HMICFRS release report on vetting, misconduct and misogyny


Marc Jones, Chair of the Association of Police and Crime Commissioners, said:

“The public rightly expects the highest standards from our officers and this report presents a deeply concerning picture in relation to vetting, misconduct and misogyny in our police service.

“To ensure we have a service of the upmost professionalism, it is vital that forces are getting it right from the point of recruitment. We welcome an urgent and comprehensive review of the processes currently in place to ensure that forces are effectively and consistently identifying unsuitable candidates. 

“What is also clear is that there is much more to do to address the toxic misogynistic culture which remains engrained in some areas. Complacency is not an option and forces must get better at identifying and eradicating these behaviours if they are to uphold the standards expected by the communities they serve.

“As Police and Crime Commissioners, we are committed to holding Chief Constables to account and will see that appropriate steps are put in place to embed all 43 of these recommendations. We will continue to work with our national partners to ensure the right guidance is available to forces to take forward these recommendations and make vital improvements to the way in which they respond to allegations of misconduct.”

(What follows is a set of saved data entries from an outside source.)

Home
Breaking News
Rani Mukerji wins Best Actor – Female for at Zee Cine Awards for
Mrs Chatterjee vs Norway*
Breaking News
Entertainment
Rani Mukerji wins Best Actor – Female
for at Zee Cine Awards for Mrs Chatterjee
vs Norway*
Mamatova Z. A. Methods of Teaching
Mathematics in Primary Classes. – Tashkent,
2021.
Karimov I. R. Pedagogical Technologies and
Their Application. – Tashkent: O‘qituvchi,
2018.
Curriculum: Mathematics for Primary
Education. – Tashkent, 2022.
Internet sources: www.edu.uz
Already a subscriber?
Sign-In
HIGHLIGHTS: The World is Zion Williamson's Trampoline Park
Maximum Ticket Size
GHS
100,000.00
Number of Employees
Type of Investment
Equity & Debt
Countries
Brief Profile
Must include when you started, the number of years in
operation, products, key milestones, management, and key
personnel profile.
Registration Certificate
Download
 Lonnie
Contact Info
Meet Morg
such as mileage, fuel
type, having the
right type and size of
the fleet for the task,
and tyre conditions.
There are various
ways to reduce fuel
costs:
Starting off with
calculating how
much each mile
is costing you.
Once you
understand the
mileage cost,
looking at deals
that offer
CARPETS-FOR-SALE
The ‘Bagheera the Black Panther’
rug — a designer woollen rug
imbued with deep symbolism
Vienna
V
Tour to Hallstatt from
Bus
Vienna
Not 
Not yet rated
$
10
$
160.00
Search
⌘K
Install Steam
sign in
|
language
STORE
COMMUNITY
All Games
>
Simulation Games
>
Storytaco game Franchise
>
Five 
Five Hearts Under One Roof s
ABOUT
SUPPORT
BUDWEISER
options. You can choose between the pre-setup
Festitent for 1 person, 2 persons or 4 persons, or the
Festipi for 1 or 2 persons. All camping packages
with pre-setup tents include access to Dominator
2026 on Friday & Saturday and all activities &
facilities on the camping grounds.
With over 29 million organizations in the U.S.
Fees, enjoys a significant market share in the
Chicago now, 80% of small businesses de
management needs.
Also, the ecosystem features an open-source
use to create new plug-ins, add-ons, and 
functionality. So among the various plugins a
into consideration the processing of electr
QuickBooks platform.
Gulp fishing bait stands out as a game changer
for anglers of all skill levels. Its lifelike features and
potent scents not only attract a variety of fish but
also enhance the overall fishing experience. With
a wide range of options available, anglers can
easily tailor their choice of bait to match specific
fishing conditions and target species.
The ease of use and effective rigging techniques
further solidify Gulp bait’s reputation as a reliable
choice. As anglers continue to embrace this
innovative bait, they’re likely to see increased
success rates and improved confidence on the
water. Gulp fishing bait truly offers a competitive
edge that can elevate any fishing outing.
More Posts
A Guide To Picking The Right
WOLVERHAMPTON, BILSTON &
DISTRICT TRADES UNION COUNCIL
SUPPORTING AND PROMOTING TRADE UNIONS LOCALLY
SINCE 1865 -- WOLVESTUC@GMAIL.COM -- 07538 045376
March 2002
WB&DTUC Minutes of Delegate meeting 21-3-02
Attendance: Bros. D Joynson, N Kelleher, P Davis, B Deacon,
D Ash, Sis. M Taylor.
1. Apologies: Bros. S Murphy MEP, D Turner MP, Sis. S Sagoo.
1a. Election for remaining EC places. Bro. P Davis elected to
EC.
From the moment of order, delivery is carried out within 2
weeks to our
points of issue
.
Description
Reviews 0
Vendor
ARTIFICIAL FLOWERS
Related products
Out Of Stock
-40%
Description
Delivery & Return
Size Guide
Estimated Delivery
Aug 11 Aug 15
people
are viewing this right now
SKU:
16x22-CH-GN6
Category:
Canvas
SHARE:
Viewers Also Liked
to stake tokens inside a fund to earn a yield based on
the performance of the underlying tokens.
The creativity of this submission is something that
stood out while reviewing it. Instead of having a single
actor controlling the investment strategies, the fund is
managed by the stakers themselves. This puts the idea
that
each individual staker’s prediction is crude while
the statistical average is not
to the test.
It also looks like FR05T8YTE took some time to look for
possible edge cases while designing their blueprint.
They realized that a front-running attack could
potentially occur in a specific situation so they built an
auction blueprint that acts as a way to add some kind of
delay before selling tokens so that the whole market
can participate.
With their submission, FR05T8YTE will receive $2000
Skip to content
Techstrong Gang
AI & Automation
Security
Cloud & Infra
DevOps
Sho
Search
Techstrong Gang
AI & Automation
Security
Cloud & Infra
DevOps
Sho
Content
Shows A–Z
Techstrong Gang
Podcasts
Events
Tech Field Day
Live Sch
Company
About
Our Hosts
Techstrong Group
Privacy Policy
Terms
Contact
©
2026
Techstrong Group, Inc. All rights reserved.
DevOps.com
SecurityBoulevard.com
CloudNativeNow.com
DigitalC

APCC Leads for Transparency and Integrity, Giles Orpen-Smellie and Alison Lowe, added:

“While disappointing, this report shines a light into problems with both the vetting and misconduct processes, with constructive recommendations for getting the right processes in place and increasing public confidence in the long term.

“Police forces have acted at pace to recruit the 20,000 new officers as part of the Uplift programme, but without the corresponding police staff, perhaps due to pressures on police budgets, vetting standards have clearly slipped. It is essential that Chief Constables take urgent action to ensure that only the highest calibre of officers are recruited, and that any problems are rooted out at an early stage. 

“More comprehensive College of Policing guidance, more rigorous vetting for officers transferring between forces and the use of vetting interviews are essential.

“We also envisage that the Home Office including the use of Regulation 13 of the Police Regulations 2003 within the forthcoming Dismissal Review will help to ensure that forces are able to effectively dispense with the services of probationary officers who will not become well-conducted officers. This provides a relatively straightforward way to discharge an officer while they are within their probationary period.”